Rural America's job growth is up, but still hasn't recovered from the pandemic, about one in five rural Americans lives in a town with a prison, rural women seeking birth control have a new option, and dark skies beckon as summer arrives.


(upbeat music)

For the Daily Yonder and Public News Service, this is the news from rural America.

Rural job growth is up, but still lagging since the pandemic.

Employment grew in rural counties in 2022 and 2023, but as Daily Yonder data reporter, Sarah Malott says, unlike urban counties, rural America is still looking for a robust post-pandemic recovery.

Non-metropolitan counties still have a hundred thousand fewer jobs than they had before the pandemic in 2019.

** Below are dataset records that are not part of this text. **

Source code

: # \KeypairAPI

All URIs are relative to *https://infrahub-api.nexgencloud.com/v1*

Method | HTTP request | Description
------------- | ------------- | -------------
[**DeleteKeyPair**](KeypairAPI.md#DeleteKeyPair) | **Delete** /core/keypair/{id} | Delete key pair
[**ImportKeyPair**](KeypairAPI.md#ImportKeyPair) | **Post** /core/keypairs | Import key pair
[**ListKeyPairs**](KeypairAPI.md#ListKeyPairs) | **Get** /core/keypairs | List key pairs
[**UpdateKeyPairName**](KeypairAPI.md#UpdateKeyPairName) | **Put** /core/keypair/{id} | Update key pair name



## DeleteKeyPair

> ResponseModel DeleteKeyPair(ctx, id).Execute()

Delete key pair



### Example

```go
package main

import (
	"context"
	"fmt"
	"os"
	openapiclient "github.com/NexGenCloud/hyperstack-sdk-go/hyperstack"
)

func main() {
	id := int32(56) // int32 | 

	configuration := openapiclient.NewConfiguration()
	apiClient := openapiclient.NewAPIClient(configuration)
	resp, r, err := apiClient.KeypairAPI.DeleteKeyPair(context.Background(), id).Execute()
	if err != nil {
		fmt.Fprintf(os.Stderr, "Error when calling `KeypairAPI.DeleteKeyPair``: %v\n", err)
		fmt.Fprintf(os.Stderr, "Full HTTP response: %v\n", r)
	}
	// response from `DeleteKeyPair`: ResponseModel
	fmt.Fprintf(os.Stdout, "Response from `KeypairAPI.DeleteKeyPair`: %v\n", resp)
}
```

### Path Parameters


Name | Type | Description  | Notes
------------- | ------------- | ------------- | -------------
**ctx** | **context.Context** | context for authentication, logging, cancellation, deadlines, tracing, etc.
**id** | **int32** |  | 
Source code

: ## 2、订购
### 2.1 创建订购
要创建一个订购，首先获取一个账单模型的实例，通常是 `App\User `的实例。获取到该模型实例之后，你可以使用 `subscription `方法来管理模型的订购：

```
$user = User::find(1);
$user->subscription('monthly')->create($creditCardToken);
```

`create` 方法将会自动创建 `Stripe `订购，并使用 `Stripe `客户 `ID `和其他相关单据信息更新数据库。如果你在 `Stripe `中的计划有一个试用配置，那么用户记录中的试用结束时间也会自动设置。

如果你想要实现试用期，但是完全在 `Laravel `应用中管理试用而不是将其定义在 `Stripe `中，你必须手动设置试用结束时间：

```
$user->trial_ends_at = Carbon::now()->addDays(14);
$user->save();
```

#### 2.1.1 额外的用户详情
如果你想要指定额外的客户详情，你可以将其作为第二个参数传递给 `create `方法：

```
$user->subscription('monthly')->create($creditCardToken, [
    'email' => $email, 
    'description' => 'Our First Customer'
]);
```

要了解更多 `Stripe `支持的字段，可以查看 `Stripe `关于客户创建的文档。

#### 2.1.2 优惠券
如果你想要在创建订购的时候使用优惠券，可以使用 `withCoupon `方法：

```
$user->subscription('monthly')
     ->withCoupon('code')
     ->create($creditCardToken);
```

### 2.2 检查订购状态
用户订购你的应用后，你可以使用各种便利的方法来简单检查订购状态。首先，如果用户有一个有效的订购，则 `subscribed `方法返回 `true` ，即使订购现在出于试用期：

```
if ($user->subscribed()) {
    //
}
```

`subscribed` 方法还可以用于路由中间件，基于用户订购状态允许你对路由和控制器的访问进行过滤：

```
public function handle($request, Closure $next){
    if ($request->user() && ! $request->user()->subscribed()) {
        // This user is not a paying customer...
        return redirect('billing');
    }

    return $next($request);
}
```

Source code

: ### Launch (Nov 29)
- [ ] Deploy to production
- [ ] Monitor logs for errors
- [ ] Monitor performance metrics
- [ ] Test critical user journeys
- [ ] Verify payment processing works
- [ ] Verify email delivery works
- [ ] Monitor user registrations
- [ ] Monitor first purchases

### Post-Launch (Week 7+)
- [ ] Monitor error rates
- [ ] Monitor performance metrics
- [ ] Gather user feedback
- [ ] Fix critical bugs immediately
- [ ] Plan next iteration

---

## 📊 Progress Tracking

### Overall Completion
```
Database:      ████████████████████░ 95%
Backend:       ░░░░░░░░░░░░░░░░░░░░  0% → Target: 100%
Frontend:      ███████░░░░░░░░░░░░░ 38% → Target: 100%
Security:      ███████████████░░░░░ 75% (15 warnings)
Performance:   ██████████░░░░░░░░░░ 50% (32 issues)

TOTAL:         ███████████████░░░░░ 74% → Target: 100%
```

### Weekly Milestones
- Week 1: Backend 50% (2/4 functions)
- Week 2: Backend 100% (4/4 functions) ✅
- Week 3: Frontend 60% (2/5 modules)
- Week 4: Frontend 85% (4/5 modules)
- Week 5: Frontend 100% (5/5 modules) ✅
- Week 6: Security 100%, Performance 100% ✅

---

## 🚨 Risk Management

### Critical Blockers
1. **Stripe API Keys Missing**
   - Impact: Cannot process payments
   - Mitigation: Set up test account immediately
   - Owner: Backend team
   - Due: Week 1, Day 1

Malott says rural counties have added jobs every year since 2020, but that success is limited because employment loss during the great recession 15 years ago was never fully replaced.

About one in five rural Americans live in a town with a prison, but since 2000, more penitentiaries have closed than opened.

Olivia Weeks has more on transitions in former prison towns.

During the construction boom, starting around 1970, jails and prisons were disproportionately built in poor rural black towns, according to Urban Institute senior fellow, John Eason.

Basically in rural communities, the more black people you had, the higher likelihood it was that you would get a prison.

Eason heads the Reducing Prisons in Rural Communities of Color program.

As America reconsiders mass incarceration, he says they're looking for a healthier economic engine for those places.

Rural communities have been hit hard by a lot of the so-called urban problems, and that's what actually helps drive getting a prison.

I'm Olivia Weeks.

Rural women can face barriers to getting healthcare, including travel time when local services leave, but a new over-the-counter birth control pill can help solve one issue.

Keri Cochran-McClain is with the National Rural Health Association.

Any way that we can increase access to services and care is an important consideration for us to be exploring.

Cochran-McClain says Opil, approved last year, is the first non-prescription birth control pill in the US.

She says that's a big deal in what are called contraceptive deserts.

We know about 18 million women of reproductive age live in rural communities, and that's a lot of people who may benefit from access to these services.

But she stresses that even the number of rural retail pharmacies fell by almost 10 percent in the last two decades, while rising 15 percent in cities.

The first day of summer's coming, a chance to recline in the backyard and gaze at the stars.

But if city lights block your view, head to southeastern Oregon, to the newest and largest dark sky sanctuary in the world.

Two and a half million acres in the Oregon Outback are one of 19 places where the skies are among the darkest on earth.

For the Daily Yonder and Public News Service, I'm Roz Brown.